It’s maybe something we’ve forgotten, or never studied in the first place. I, for one, had no idea the military and all its pageantry – helped set up the game of football as America’s past-time.

“Things like building team work and group cohesion were all promoted,” Paul Vasquez, Ph.D. explained. “Plus, it was a form of entertainment so you could be entertained by watching games on post instead of getting in trouble.”

Those were all things the U.S. Armed Forces were looking to do in the troops down time before World War 1.

“There’s a lot of time for action, a lot of down time. But they started to find out there were having problems with things like drinking, gambling—the drinking and the gambling leading to fighting,” Vasquez said.

“There were problems with prostitution and venereal disease before penicillin. So people in the war department were thinking what’s going to happen when we mobilize on a large scale and fight in Europe?? ..”

Dr. Paul Vasquez—a UCF Political Science Associate lecturer –lays it all out in his 2011 20-page published thesis describing how the military shaped college football.

“People were going into the Military with a variety of backgrounds and even if you’ve never been to an elite northeastern private, expensive school where football was frequently played, you might be exposed to it if you were brought into the military through the draft on the bases,” Vasquez added.

The game became popular, expanded with the development of radio and became accessible to the masses.

Army and Navy—two of the first programs to broadcasts their games.

But for many of us—including UCF Football Director of Player Personnel Brandon Lawson—our first introduction to football has little to do with history.

“I grew up in East Tennessee so SEC football was big and that was important in the area,” Lawson said.

Before he came to UCF—Lawson served in the US Marine Corp and acted as the Marine One Crew Chief during President George W. Bush’s presidency. He sees the correlation between the two every day at work.

“I think a lot of it is comradery, being a part of something bigger than yourself,” Lawson added. “You have a specific role, a specific expertise. There’s a leadership piece of it, teaching our guys –leading our guys all of that. The culture is very similar in my opinion. You are getting these guys in a very similar time frame of their lives. So for me 18-24 I am an active duty Marine. For these guys, 18-22 they are division 1 college football players.”

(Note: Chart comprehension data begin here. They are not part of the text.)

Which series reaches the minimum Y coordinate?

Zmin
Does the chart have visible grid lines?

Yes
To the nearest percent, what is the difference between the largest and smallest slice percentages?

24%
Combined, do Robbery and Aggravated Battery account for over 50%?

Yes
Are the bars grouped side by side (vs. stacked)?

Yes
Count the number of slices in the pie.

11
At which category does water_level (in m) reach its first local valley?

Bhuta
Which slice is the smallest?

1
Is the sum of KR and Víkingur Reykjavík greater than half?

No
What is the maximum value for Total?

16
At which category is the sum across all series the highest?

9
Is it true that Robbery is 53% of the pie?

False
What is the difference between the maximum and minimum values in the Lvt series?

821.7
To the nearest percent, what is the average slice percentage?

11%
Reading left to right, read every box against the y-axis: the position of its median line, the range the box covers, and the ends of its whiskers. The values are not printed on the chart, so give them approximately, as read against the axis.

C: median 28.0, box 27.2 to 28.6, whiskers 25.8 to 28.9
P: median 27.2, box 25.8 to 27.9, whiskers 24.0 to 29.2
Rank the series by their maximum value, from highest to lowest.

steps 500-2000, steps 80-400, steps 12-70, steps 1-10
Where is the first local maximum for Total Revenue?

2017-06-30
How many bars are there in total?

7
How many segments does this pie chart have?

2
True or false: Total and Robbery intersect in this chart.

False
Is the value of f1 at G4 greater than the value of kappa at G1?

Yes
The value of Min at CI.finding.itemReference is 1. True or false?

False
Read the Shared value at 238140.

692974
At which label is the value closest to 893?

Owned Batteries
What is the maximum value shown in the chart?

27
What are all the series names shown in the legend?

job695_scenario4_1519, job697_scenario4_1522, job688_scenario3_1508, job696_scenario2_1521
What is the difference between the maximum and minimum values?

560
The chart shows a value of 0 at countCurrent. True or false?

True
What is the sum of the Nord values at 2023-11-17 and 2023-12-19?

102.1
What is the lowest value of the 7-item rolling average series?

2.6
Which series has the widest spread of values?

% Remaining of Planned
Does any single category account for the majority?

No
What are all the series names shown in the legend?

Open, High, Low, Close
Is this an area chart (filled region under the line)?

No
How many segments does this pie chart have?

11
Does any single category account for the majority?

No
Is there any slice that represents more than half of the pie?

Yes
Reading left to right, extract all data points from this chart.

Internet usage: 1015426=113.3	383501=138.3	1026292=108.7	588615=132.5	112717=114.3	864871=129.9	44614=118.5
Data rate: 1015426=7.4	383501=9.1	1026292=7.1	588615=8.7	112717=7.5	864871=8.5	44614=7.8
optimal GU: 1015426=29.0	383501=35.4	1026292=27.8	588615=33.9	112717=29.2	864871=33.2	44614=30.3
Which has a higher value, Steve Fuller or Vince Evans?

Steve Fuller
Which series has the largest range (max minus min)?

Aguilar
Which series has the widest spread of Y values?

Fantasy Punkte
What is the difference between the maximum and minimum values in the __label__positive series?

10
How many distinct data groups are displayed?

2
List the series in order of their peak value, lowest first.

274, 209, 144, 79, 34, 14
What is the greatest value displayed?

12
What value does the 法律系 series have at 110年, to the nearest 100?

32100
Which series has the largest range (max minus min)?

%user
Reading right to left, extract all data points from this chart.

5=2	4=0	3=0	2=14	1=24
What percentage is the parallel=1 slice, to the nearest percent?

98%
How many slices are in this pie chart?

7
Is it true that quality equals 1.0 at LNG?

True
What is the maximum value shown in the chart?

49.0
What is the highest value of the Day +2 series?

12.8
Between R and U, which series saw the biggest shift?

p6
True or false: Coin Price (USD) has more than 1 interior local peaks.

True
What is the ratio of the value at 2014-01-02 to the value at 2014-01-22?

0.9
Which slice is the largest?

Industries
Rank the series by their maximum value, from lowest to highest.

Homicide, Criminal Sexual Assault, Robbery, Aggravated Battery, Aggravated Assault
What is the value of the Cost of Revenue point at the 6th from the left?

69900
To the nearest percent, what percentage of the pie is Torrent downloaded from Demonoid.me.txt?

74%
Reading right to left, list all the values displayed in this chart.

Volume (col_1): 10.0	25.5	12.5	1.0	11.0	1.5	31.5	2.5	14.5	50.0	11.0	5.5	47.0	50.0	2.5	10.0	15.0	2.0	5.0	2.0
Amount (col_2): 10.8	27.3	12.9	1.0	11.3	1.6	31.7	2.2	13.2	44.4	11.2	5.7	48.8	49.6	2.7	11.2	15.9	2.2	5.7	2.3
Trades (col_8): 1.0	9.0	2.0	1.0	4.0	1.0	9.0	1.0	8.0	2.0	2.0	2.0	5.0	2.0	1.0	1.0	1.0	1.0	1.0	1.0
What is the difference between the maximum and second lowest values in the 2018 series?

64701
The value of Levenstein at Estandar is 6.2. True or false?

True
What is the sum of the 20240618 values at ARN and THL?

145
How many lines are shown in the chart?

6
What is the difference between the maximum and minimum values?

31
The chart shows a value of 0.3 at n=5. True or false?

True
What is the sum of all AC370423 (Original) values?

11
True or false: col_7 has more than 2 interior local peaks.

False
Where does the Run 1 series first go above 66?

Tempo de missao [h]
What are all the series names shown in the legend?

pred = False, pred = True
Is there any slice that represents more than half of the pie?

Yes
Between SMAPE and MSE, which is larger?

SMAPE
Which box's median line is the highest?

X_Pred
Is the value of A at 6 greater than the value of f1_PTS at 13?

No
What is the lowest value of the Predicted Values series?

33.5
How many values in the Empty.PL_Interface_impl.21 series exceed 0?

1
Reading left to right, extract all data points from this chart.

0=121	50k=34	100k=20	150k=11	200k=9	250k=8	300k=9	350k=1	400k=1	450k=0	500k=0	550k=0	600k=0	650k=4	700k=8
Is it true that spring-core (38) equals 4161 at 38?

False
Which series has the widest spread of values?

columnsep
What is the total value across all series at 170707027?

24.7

The structure and tactics set forth by legendary coaches, Paul William “Bear” Bryant and Walter Camp, who were products of military coaching, are still being passed down today.

“(Coaches) Took that demeanor, very serious, very dedicated, very tenacious and tough style of coaching into the civilian realm and continued,” Vasquez said. “I think the experience that our players have now even if they’ve never served in the Military or didn’t have parents is kinda passed a long through a lot of the coaching styles that have been inherited.”

For Lawson—he can drum up a here and now comparison.

“It’s a simulation of battle because to our guys and even to us now as 32-year old adults we kind of have a perspective on life and these guys are going out there—only have 12 opportunities a year or 13 opportunities a year it means a lot to them so there is a lot of simulation there.”